Este artigo de opinião de alguém favorável à instituição das autarquias regionais previstas na Constituição desde a origem enferma, porém, de alguns persistentes equívocos que a não favorecem, nomeadamente os seguintes:
- distinguir entre descentralização e regionalização, como fazem os inimigos da segunda, em vez de frisar que esta constitui uma forma (mais elevada) de descentralização e que as "regiões administrativas" também são autarquias territoriais, como os municípios e as freguesias;
- criticar a via adotada pelo Governo para preparar a regionalização, ou seja: (i) substituir a designação governamental da direção das cinco CCDR pela sua eleição pelos autarcas da respetiva região e (ii) transferir para as CCDR os atuais serviços territorialmente desconcentrados do Estado suscetíveis de regionalização -, assim criando uma fase intermédia entre a desconcentração e a descentralização, consolidando a geografia das cinco regiões existentes, os poderes já em exercício e o seu financiamento;
- insistir na convocação urgente do referendo sobre a regionalização, ignorando que a sociologia política mostra que os cidadãos tendem a votar contra soluções cujo alcance desconhecem e de que desconfiam, mesmo infundadamente, que geram mais despesa pública e mais "tachos" políticos, ao passo que a via escolhida pelo Governo transformará o referendo numa ratificação do que está no terreno, apenas com duas modificações: (i) substituição da eleição indireta pela eleição direta e (ii) transferência das verbas do OE afetas às CCDR para o orçamento próprio das novas autarquias regionais.

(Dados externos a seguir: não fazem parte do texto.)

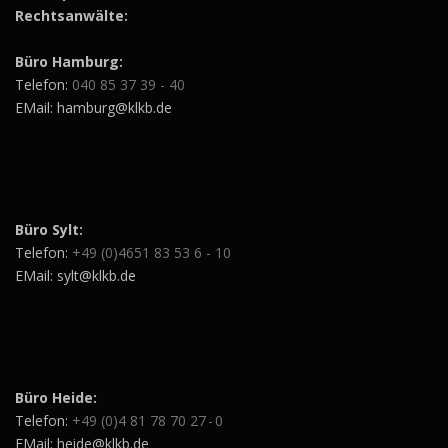
Rechtsanwälte:
Büro Hamburg:
Telefon:
040 85 37 39 - 40
EMail: hamburg@klkb.de
Büro Sylt:
Telefon:
+49 (0)4651 83 53 6 - 10
EMail: sylt@klkb.de
Büro Heide:
Telefon:
+49 (0)4 81 78 70 27 - 0
EMail: heide@klkb.de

Decididamente, para argumentos contra a descentralização regional já bastam os dos seus adversários...
Adenda
Um leitor critica-me por justificar mais um «protelamento da regionalização». A questão está, porém, em optar entre precipitar um novo referendo "a frio", com enorme risco de o voltar a perder, arrumando de vez a questão da regionalização, ou aguardar um par de anos para criar melhores condições objetivas e subjetivas para o vencer. Pessoalmente, sendo desde sempre a favor da descentralização regional, não tenho dúvidas em apoiar a segunda alternativa.
De resto, acrescento, conseguir efetivar a regionalização até 2026 seria um excelente modo de celebrar os 50 anos da Constituição, preenchendo a principal omissão constitucional deste meio século de constitucionalismo democrático.
Adenda 2
Outro leitor pergunta porquê o referendo obrigatório, que a Constituição não exige em mais nenhum caso e não se realizou, por exemplo, para criar as regiões autónomas dos Açores e da Madeira nem para a adesão à UE, reformas muito mais profundas do que a regionalização administrativa do Continente.

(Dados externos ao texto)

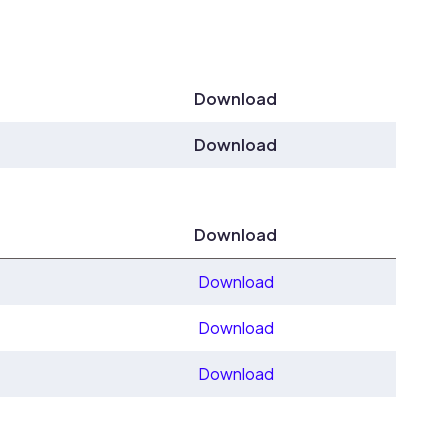
Download
Download
Download
Download
Download
Download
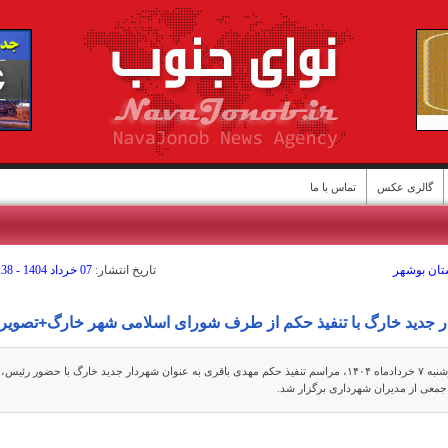
گالری عکس
تماس با ما
ستان بوشهر
تاريخ انتشار:
07 خرداد 1404 - 17:38
ن
دار جدید خارگ با تنفیذ حکم از طرف شورای اسلامی شهر خارگ+تصویر
نوای جنوب: صبح روز چهارشنبه ۷ خردادماه ۱۴۰۴، مراسم تنفیذ حکم مهدی باقری به عنوان شهردار جدید خارگ با حضور رئیس،
معی از مدیران شهرداری برگزار شد.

Tem o leitor razão quanto à referida incongruência constitucional, que só foi introduzida na revisão constitucional de 1997, para dar guarida a um acordo político nesse sentido entre os líderes do PS e do PSD (respetivamente A. Guterres e M. Rebelo de Sousa), que incluía também a submissão a referendo da despenalização do aborto, acordo pelo qual o primeiro cedeu ao segundo nessas duas exigências, a troco da viabilização pelo segundo dos orçamentos da governo minoritário do PS. Ambos conseguiram os objetivos: MRS conseguiu a travagem das duas reformas a que se opunha e AG conseguiu levar o seu Governo até ao fim da legislatura, o que até então nenhum governo minoritário tinha conseguido.